▶ _INSTRUCTIONS TO FOLLOW_
Output all of the entries exactly as they are given.

** DATA FOR THIS TASK follows **

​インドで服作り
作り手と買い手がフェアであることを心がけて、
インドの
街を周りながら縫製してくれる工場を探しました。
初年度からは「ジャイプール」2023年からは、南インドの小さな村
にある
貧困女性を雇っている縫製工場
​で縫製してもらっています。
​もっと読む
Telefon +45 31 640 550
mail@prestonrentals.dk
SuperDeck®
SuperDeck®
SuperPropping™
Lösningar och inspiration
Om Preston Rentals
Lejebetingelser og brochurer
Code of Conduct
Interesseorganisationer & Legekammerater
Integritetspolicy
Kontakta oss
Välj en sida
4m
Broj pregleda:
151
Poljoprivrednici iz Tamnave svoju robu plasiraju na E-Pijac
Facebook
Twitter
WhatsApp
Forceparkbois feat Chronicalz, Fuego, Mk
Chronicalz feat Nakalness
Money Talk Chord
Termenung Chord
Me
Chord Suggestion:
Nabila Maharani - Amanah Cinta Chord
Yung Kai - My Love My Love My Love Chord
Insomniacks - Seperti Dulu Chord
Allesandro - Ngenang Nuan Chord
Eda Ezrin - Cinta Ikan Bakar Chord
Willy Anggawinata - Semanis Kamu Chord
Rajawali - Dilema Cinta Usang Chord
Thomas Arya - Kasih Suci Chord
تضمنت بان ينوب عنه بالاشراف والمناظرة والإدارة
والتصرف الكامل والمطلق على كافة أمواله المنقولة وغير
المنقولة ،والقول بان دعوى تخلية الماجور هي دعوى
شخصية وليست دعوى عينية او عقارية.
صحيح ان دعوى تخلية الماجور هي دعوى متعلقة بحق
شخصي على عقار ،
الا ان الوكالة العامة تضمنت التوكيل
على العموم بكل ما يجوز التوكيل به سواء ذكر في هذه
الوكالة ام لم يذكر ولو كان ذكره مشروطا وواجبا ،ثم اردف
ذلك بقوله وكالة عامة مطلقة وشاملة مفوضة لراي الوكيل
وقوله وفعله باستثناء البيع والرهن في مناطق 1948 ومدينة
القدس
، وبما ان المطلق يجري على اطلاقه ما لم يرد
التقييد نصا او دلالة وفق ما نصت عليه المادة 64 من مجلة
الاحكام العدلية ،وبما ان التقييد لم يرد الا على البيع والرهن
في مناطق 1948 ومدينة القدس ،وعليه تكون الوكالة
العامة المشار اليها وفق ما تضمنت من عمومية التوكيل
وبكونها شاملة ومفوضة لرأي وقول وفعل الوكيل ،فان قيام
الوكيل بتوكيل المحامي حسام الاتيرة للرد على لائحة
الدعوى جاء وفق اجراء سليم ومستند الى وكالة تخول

** End of DATA FOR THIS TASK **

▶ _SOLUTION TO THIS PROBLEM_
​インドで服作り
作り手と買い手がフェアであることを心がけて、
インドの
街を周りながら縫製してくれる工場を探しました。
初年度からは「ジャイプール」2023年からは、南インドの小さな村
にある
貧困女性を雇っている縫製工場
​で縫製してもらっています。
​もっと読む
Telefon +45 31 640 550
mail@prestonrentals.dk
SuperDeck®
SuperDeck®
SuperPropping™
Lösningar och inspiration
Om Preston Rentals
Lejebetingelser og brochurer
Code of Conduct
Interesseorganisationer & Legekammerater
Integritetspolicy
Kontakta oss
Välj en sida
4m
Broj pregleda:
151
Poljoprivrednici iz Tamnave svoju robu plasiraju na E-Pijac
Facebook
Twitter
WhatsApp
Forceparkbois feat Chronicalz, Fuego, Mk
Chronicalz feat Nakalness
Money Talk Chord
Termenung Chord
Me
Chord Suggestion:
Nabila Maharani - Amanah Cinta Chord
Yung Kai - My Love My Love My Love Chord
Insomniacks - Seperti Dulu Chord
Allesandro - Ngenang Nuan Chord
Eda Ezrin - Cinta Ikan Bakar Chord
Willy Anggawinata - Semanis Kamu Chord
Rajawali - Dilema Cinta Usang Chord
Thomas Arya - Kasih Suci Chord
تضمنت بان ينوب عنه بالاشراف والمناظرة والإدارة
والتصرف الكامل والمطلق على كافة أمواله المنقولة وغير
المنقولة ،والقول بان دعوى تخلية الماجور هي دعوى
شخصية وليست دعوى عينية او عقارية.
صحيح ان دعوى تخلية الماجور هي دعوى متعلقة بحق
شخصي على عقار ،
الا ان الوكالة العامة تضمنت التوكيل
على العموم بكل ما يجوز التوكيل به سواء ذكر في هذه
الوكالة ام لم يذكر ولو كان ذكره مشروطا وواجبا ،ثم اردف
ذلك بقوله وكالة عامة مطلقة وشاملة مفوضة لراي الوكيل
وقوله وفعله باستثناء البيع والرهن في مناطق 1948 ومدينة
القدس
، وبما ان المطلق يجري على اطلاقه ما لم يرد
التقييد نصا او دلالة وفق ما نصت عليه المادة 64 من مجلة
الاحكام العدلية ،وبما ان التقييد لم يرد الا على البيع والرهن
في مناطق 1948 ومدينة القدس ،وعليه تكون الوكالة
العامة المشار اليها وفق ما تضمنت من عمومية التوكيل
وبكونها شاملة ومفوضة لرأي وقول وفعل الوكيل ،فان قيام
الوكيل بتوكيل المحامي حسام الاتيرة للرد على لائحة
الدعوى جاء وفق اجراء سليم ومستند الى وكالة تخول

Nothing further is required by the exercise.